• What the task requires: Please write out exactly the lines of the data below from the line holding "IE00B1RR8406" through the line holding "ESIURIS ASSET", and leave out the rest.

━━ Records shown

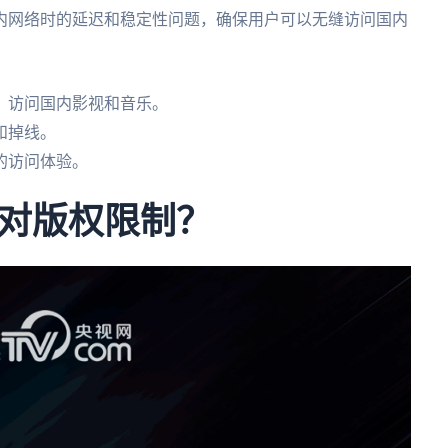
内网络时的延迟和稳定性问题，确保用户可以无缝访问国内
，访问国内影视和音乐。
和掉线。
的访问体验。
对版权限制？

━━━━
━━ Records shown

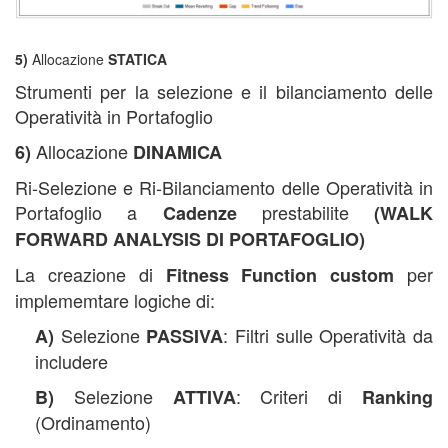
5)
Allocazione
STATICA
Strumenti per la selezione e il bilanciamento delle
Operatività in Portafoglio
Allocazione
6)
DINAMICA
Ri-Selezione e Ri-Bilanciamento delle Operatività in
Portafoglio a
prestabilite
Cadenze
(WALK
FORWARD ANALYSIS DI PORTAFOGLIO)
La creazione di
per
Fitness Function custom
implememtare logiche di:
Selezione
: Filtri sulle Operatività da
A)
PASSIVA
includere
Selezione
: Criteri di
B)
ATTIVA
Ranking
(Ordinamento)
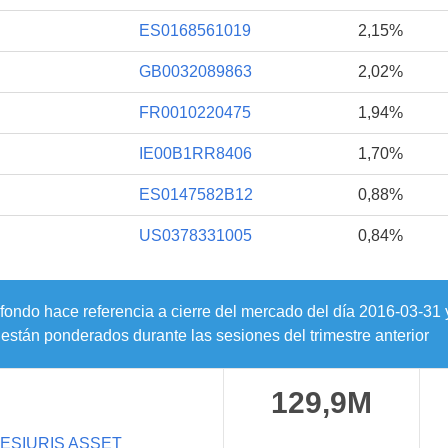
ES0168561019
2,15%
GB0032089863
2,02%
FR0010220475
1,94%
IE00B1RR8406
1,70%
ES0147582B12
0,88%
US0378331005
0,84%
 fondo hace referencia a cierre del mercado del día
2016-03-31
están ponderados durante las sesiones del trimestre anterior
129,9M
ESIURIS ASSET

━━━━

• Task answer:
IE00B1RR8406
1,70%
ES0147582B12
0,88%
US0378331005
0,84%
 fondo hace referencia a cierre del mercado del día
2016-03-31
están ponderados durante las sesiones del trimestre anterior
129,9M
ESIURIS ASSET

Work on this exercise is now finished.